だがいかに大臣がヌヒの宮を支持しようと、わたしは彼女と王位を手に入れる。そして歪められた歴史を正し―――真実を明らかにすることで、自分の存在意義を見つけられるかもしれないと信じている。
 食事がある程度片づいてきた頃、箸を置いたヌヒが大君に向かって言葉をかけた。
 「大君、予てよりお願い申し上げていた剣狩りの件は」
 初めて耳にする新たな政策に一同は驚きを隠せなかった。動揺する一同の疑問をクレハが紡いだ。
 「いつの間にそのようなことを申していたのです? 私には何も言わずに」
 「申し訳ありませぬ。しかし王位継承に関わることですので、母宮様に頼るのではなく自分自身の力で、できる限りのことを致したいと思いました」
 子の親離れを痛感する複雑な面持ちのクレハを一瞥し、大君は静かに開口した。
 「前々より考慮に入れていたが、よかろう。明日よりそなたの願い通り全国に剣狩りを命ずる」
 「失礼ながら、ヌヒの宮にお伺いしたい。その剣狩りというのは…剣の巫女が持つクサヒルメの剣を探す為だろうか?」
 「はい」
恐れを知らない瞳が射抜くようにわたしを捉える。
 「オオサク島で調べました。クサヒルメの剣は想像より質素な物らしく、黒革の鞘に収まった剣と書には記されておりました。柄は動物の骨でできた物とありましたが、墓を掘り起こし調べさせた所、歴代の巫女たちの骨が一部欠けておりました。それも決まって背骨だけ」
 不穏な空気が重く圧しかかる。各々に想像を膨らませ背筋を凍らせているのだろう。その不安な思いを総括するかのように、ヌヒの宮は静かに言い放った。
 「想像の話ではございますが、ぼくは剣の柄は巫女たちの骨より成り立っていると考えます。故に全国に法令を出し、一切の剣を調べるのが巫女に繋がる道かと存じます」
 着々と歩んでいく彼を見詰め、わたしは今できる最善の方法に思案を巡らせた。
宴が終わり次々に帰って行く親族たちと一緒に、別れを惜しみながらコマリとイシベの大臣を見送った。
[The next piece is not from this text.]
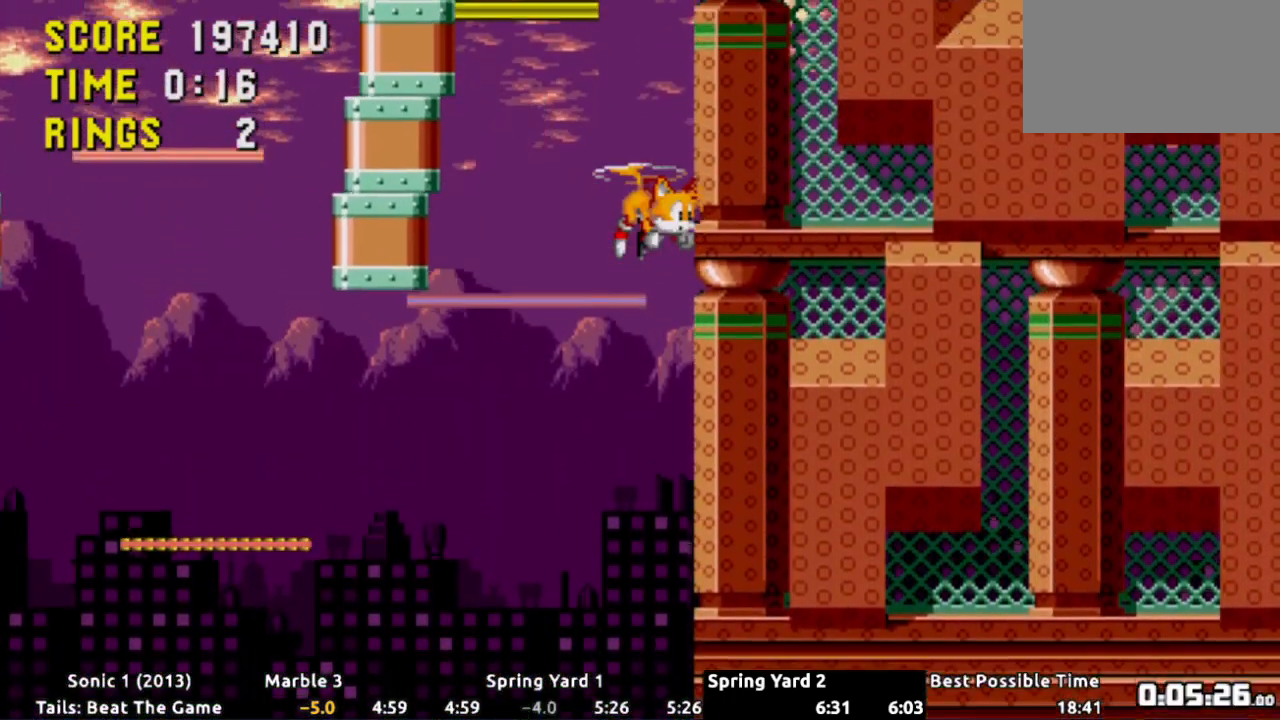
{"buttons": ["A", "DPAD_RIGHT"], "events": [[17, "A", "down"], [117, "A", "up"], [167, "A", "down"], [251, "A", "up"], [334, "A", "down"], [434, "A", "up"], [484, "A", "down"]]}
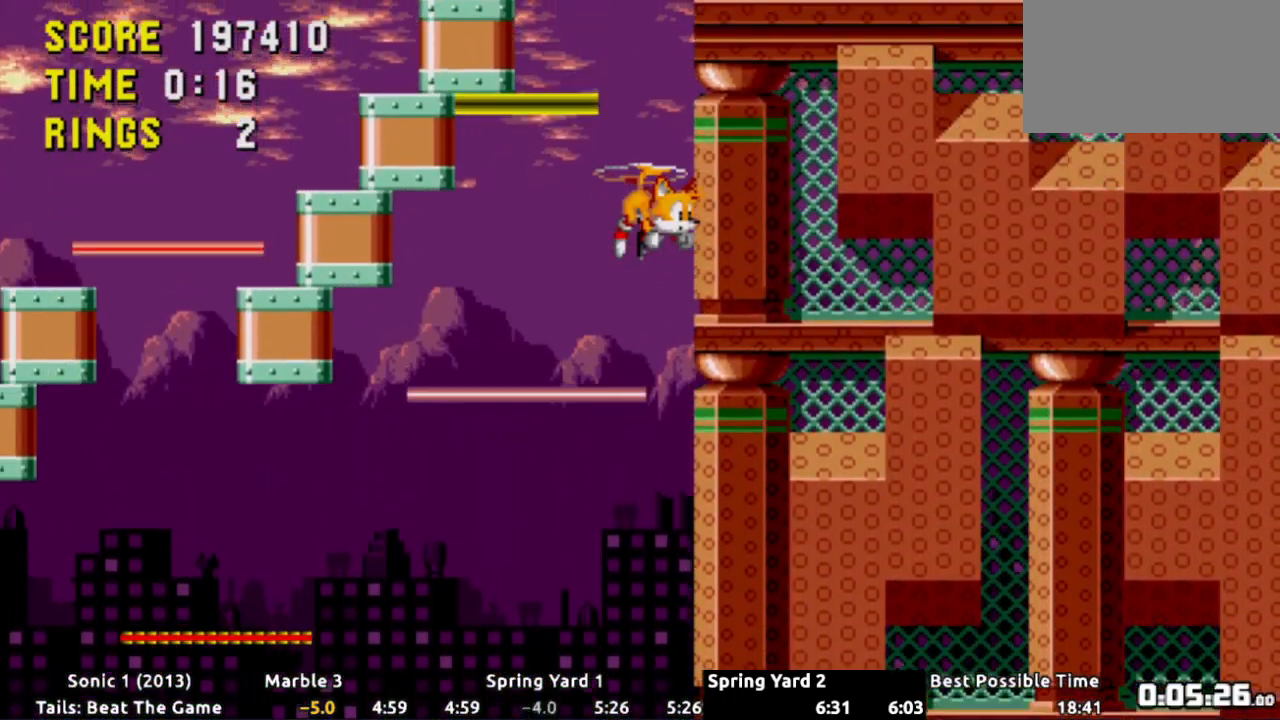
{"buttons": ["A", "DPAD_RIGHT"]}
久し振りの酒に少し酔いが回ったのかもしれない。火照った身体を冷まそうと庭園に足を踏み入れた途端、薄闇の中にぼんやりと浮かぶ見慣れたはずの景色にどこか俗世から切り離された雰囲気を見出し―――素面なら到底考えも及ばない―――宮中の外へ一人で抜け出そうと思い立った。
 月も高く昇り、幼い頃に見つけた抜け道を使えば誰にも見咎められないだろう。運良く大君に謁見する為に衣は黒の正装だった。周囲を見回し他に気配がないことを確認すると音もなく低木に隠れた穴を通り、宮中の外へ抜け出した。